It thus follows that the general term for a middle slot
$$\frac{x}{1-xy}+\frac{y}{1-xy}+\frac{xy}{1-xy}+\frac{yx}{1-xy}=\frac{x+y+2xy}{1-xy}, \tag{$\triangle$}$$
and since we must fill $4$ of those slots our generating function will feature $(\triangle)$ to the fourth power.

Now, the endpoint slots also admit one possibility that is unaccounted for, namely that it is empty $($represented by $x^0y^0=1)$.
Like we said before, one way of doing this is simply adding $1$ to $(\triangle)$:
$$1+\frac{x+y+2xy}{1-xy}=\frac{1+x+y+xy}{1-xy}=\frac{(1+x)(1+y)}{1-xy}, \tag{$\square$}$$
Another possibility would have been to consider a modified version of case $(3)$ that accounts for the empty possibility:
$\qquad(3')$: a (possibly empty) sequence of $xy$'s.
This result in terms like $1, xy, xyxy, xyxyxy, \dots$
You see, the requirement in $(3)$ for there to be a preceding $xy$ was included specifically to prevent an empty result, so removing it adds the term we were missing.
Like we calculated in $(**)$, the term corresponding to case $(3')$ is hence $\frac1{1-xy}$.
Cases $(1)$, $(2)$ and $(4)$ still apply, so our final term for an endpoint slot is
$$\frac{x}{1-xy}+\frac{y}{1-xy}+\frac{1}{1-xy}+\frac{yx}{1-xy}=\frac{1+x+y+xy}{1-xy}=\frac{(1+x)(1+y)}{1-xy},$$
yielding the same answer as before, of course.
Since we must fill $2$ endpoint slots, this will be squared in our final generating function.

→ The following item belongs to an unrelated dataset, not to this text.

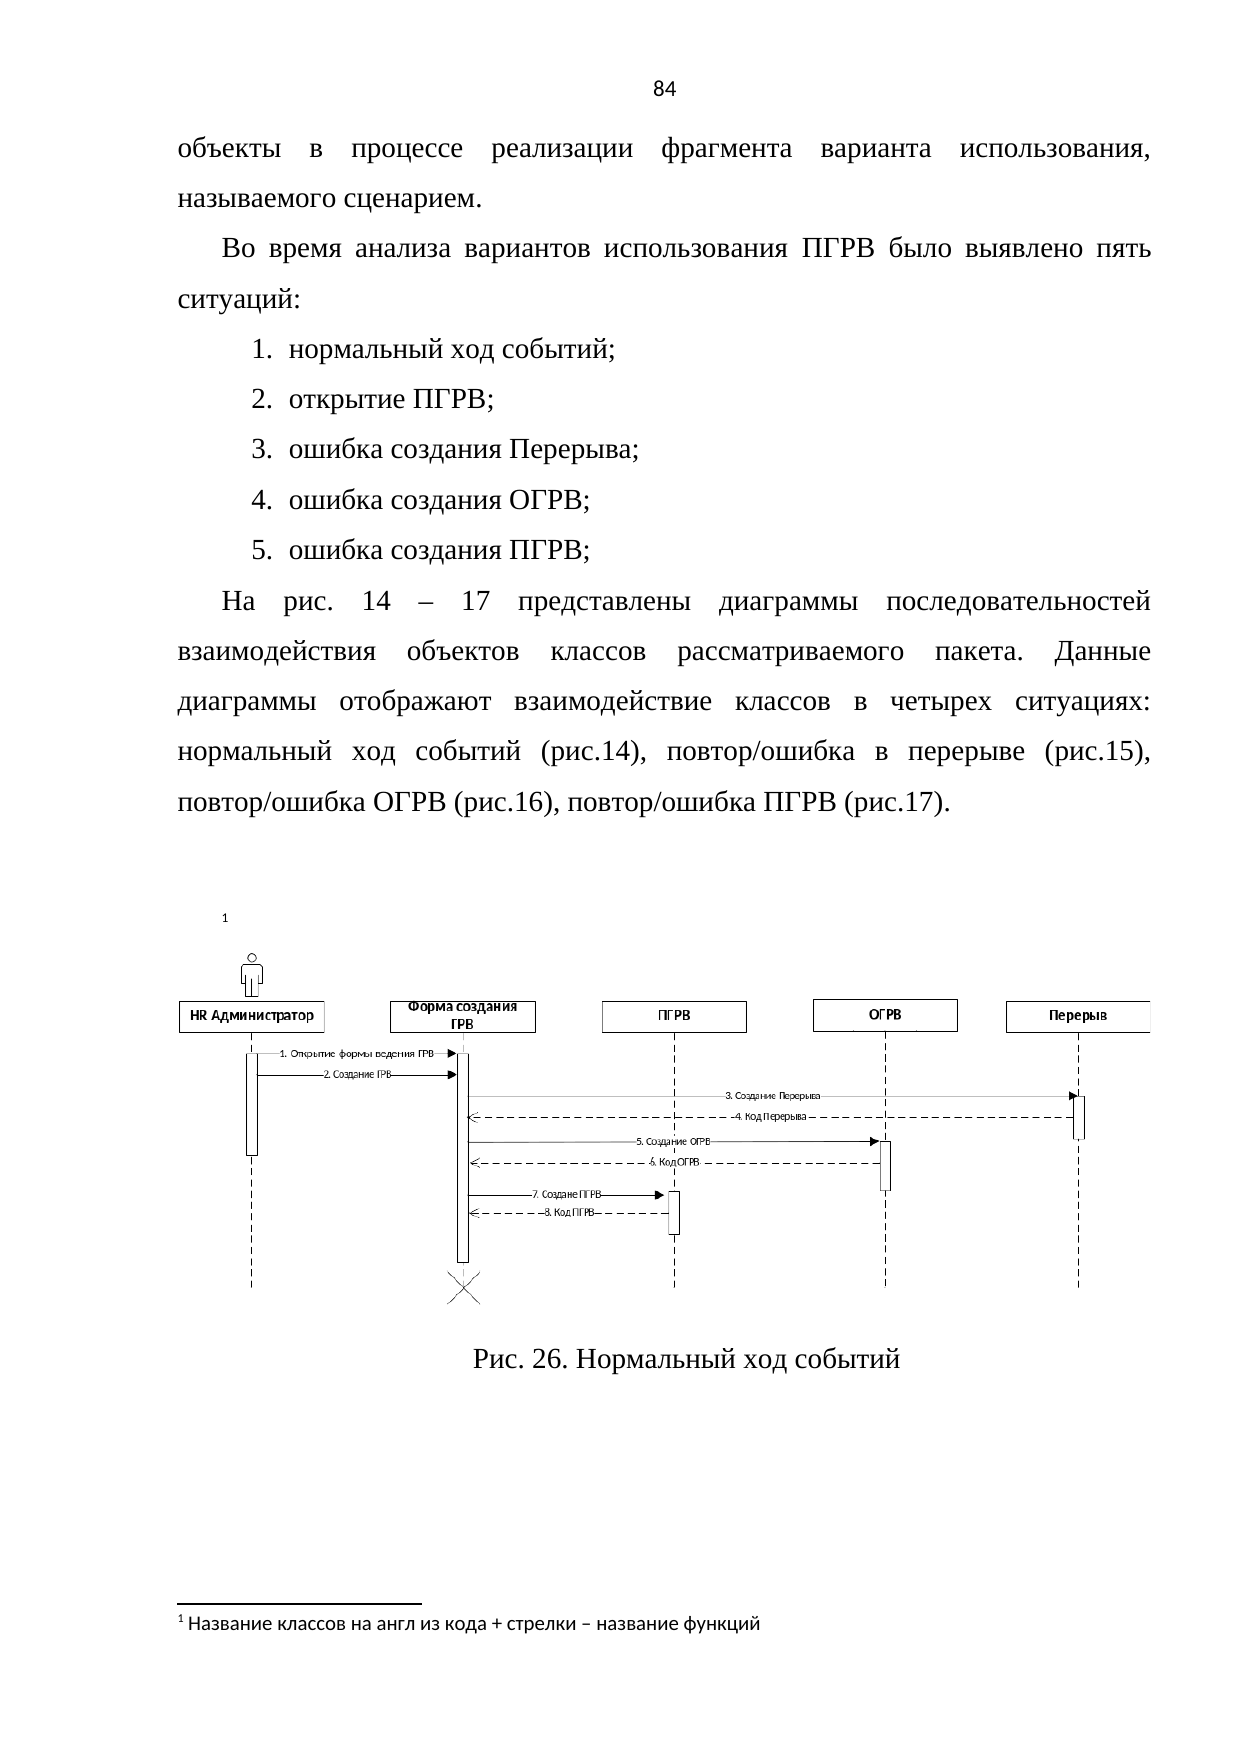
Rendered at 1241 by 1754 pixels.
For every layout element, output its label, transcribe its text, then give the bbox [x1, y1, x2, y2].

This covers all slots we had to fill, and hence our generating function is
$$p(x,y)=\frac{\big((1+x)(1+y)\big)^2(x+y+2xy)^4}{(1-xy)^6}$$
Now we turn back to the start.
We don't actually have an unlimited supply of blue or red balls -- we are only interested in the case of exactly $5$ blue balls and $5$ red bals.
It suffices hence to extract the coefficient of $x^5y^5$ in the power series of $p$ about $(0,0)$.
A: OEIS sequence A110706 which gives a reference for the recurrence relation $$n(n+1)a_n=(n+1)(7n-4)a_{n-1}+8(n-2)^2a_{n-2}$$ It is easy to get $a_1=6,a_2=30$ and then we can easily get $a_3=174,a_4=1092,a_5=7188$. Note that the symmetry from permuting colours: $a_n$ is 6 times the number starting with blue, red.
A: Another way, which can be used for even more complex situations, is the formula by Jair Taylor
Define polynomials for $k\geq 1$ by  $q_k(x) =
\sum_{i=1}^k \frac{(-1)^{i-k}}{i!} {k-1 \choose i-1}x^i$.
e.g. for $k=2, q_2(x)$ works out to ${(x^2-2x)}/2!$
The number of permutations will be given by

$$\int_0^\infty \prod_j q_{k_j}(x)\,  e^{-x}\,dx.$$

The specific formula for this problem can be seen at Wolframalpha yielding the answer as $7188$